Data listing:

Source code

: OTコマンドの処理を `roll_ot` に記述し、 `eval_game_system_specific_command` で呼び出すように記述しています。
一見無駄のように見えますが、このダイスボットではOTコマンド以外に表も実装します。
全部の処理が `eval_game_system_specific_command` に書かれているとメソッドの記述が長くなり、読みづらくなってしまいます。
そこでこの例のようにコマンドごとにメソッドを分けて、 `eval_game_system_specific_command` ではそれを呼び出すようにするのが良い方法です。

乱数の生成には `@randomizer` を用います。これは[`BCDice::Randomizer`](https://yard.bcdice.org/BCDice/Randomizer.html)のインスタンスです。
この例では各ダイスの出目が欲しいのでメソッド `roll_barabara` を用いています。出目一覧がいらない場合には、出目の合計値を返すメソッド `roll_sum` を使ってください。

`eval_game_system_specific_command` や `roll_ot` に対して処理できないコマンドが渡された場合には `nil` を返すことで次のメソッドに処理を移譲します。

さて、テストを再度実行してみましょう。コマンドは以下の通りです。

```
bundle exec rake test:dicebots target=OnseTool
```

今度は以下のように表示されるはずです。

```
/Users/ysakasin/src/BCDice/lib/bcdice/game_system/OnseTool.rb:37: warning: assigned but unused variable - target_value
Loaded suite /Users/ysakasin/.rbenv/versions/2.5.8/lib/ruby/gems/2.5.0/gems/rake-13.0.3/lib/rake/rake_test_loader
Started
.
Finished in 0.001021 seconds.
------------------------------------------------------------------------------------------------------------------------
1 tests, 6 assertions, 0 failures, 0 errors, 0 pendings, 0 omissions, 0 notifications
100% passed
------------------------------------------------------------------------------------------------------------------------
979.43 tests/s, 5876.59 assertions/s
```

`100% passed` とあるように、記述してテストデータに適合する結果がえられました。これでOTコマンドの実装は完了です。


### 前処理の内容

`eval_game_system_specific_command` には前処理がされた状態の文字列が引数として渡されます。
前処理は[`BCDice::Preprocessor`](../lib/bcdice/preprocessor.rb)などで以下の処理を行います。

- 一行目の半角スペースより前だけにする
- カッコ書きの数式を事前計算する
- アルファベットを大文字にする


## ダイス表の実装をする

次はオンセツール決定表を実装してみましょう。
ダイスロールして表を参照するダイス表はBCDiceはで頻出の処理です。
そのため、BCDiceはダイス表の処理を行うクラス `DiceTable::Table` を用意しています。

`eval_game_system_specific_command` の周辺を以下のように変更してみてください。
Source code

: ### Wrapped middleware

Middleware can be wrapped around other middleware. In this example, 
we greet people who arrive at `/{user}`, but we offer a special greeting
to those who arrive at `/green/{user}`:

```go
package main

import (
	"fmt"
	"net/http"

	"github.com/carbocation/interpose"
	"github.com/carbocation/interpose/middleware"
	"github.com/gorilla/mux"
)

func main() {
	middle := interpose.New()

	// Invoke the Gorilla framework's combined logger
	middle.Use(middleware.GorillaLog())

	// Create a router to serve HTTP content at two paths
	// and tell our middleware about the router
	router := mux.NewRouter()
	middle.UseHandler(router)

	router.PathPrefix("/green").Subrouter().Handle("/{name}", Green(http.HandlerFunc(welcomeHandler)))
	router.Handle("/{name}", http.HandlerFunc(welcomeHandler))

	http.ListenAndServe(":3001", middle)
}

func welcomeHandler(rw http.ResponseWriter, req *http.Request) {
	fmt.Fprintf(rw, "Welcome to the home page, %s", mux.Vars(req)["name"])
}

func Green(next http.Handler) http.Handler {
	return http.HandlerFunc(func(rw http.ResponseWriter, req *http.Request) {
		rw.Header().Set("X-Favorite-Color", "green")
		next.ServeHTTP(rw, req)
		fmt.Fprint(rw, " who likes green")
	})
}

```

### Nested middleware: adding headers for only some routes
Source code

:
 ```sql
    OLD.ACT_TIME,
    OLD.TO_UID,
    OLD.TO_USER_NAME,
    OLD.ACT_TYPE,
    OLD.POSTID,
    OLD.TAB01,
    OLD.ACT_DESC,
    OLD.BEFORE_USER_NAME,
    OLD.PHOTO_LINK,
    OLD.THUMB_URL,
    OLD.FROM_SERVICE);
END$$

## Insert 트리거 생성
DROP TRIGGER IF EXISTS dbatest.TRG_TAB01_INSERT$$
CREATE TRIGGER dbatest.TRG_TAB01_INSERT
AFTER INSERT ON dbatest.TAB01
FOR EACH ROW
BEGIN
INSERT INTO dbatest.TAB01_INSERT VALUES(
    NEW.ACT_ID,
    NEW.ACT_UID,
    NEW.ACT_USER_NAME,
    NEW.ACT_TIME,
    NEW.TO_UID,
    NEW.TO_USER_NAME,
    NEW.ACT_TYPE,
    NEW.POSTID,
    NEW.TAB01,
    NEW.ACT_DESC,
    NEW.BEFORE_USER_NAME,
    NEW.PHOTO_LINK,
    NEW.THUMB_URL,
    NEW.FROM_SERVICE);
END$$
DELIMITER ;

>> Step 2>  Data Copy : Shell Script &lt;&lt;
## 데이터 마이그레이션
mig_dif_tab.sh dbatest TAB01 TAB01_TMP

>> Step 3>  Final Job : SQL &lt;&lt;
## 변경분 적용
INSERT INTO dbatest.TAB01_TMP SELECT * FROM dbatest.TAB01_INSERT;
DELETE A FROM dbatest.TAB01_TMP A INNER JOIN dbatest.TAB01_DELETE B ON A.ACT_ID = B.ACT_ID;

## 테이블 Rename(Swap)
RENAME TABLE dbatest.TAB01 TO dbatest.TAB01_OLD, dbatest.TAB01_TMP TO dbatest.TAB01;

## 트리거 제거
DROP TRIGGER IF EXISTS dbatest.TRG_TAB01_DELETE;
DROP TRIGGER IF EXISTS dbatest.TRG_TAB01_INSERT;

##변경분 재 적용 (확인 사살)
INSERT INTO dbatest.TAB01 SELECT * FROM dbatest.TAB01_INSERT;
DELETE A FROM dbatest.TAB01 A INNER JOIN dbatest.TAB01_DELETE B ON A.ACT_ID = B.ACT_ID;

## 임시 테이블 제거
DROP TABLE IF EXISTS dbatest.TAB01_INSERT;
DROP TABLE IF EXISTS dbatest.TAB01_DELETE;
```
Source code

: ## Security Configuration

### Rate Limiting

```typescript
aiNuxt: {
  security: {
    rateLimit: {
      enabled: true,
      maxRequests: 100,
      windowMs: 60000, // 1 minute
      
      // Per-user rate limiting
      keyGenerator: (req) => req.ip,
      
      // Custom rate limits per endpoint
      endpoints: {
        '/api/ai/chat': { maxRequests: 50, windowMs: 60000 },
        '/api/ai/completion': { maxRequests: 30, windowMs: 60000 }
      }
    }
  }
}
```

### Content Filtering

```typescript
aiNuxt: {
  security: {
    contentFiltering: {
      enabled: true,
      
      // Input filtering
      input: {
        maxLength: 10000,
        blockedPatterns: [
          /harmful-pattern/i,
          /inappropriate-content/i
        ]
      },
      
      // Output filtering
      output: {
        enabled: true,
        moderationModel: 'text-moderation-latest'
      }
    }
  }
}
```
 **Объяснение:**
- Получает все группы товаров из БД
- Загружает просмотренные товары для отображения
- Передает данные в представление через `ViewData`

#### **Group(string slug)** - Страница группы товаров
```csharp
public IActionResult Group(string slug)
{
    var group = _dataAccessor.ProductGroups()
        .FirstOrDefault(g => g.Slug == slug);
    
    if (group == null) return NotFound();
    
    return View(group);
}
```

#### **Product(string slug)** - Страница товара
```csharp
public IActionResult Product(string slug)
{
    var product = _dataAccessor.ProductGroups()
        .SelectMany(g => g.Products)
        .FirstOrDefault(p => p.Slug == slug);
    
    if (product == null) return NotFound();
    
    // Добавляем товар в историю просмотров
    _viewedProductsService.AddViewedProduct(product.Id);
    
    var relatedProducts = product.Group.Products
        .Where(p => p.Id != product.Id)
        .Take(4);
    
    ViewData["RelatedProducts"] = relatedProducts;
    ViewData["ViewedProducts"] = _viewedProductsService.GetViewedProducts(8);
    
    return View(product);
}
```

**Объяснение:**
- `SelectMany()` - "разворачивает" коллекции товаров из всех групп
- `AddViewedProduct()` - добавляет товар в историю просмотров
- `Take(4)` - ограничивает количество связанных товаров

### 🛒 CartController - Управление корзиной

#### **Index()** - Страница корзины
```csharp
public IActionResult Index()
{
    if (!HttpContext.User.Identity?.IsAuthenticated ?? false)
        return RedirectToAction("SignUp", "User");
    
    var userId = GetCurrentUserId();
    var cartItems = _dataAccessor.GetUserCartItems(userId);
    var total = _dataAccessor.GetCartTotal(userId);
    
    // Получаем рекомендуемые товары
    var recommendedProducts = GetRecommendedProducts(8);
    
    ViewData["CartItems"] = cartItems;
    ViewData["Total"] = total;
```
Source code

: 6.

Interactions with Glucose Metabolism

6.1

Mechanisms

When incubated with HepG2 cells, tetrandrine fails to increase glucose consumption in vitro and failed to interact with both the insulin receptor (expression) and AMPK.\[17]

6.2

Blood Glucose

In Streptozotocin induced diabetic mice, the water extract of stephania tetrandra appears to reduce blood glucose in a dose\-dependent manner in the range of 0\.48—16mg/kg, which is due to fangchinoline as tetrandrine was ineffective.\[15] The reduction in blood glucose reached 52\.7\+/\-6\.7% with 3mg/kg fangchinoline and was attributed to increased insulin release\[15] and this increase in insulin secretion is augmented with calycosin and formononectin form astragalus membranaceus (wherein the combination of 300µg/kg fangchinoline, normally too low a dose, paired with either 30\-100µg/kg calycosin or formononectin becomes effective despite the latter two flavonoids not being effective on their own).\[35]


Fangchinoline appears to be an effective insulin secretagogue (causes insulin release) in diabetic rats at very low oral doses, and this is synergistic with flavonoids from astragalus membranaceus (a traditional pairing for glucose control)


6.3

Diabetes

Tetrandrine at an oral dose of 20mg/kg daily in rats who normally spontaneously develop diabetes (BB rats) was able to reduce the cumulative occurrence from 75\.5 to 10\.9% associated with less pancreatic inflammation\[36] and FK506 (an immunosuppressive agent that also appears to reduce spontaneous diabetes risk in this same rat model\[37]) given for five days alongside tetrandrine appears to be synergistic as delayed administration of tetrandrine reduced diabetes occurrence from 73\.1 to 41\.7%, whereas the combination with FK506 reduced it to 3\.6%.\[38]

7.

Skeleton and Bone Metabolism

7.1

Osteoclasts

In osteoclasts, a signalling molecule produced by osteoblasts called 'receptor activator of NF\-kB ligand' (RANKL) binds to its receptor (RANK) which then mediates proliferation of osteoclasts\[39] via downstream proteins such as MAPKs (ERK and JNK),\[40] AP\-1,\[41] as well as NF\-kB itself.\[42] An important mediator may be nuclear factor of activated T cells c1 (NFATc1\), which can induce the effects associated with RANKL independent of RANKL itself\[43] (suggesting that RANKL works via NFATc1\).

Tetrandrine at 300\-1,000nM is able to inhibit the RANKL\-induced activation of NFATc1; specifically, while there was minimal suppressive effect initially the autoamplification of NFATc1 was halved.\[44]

Work to complete:
Your answer must be every line from the listing above that holds the string "товаров".

Exercise solution:
- Получает все группы товаров из БД
#### **Group(string slug)** - Страница группы товаров
- `SelectMany()` - "разворачивает" коллекции товаров из всех групп
- `Take(4)` - ограничивает количество связанных товаров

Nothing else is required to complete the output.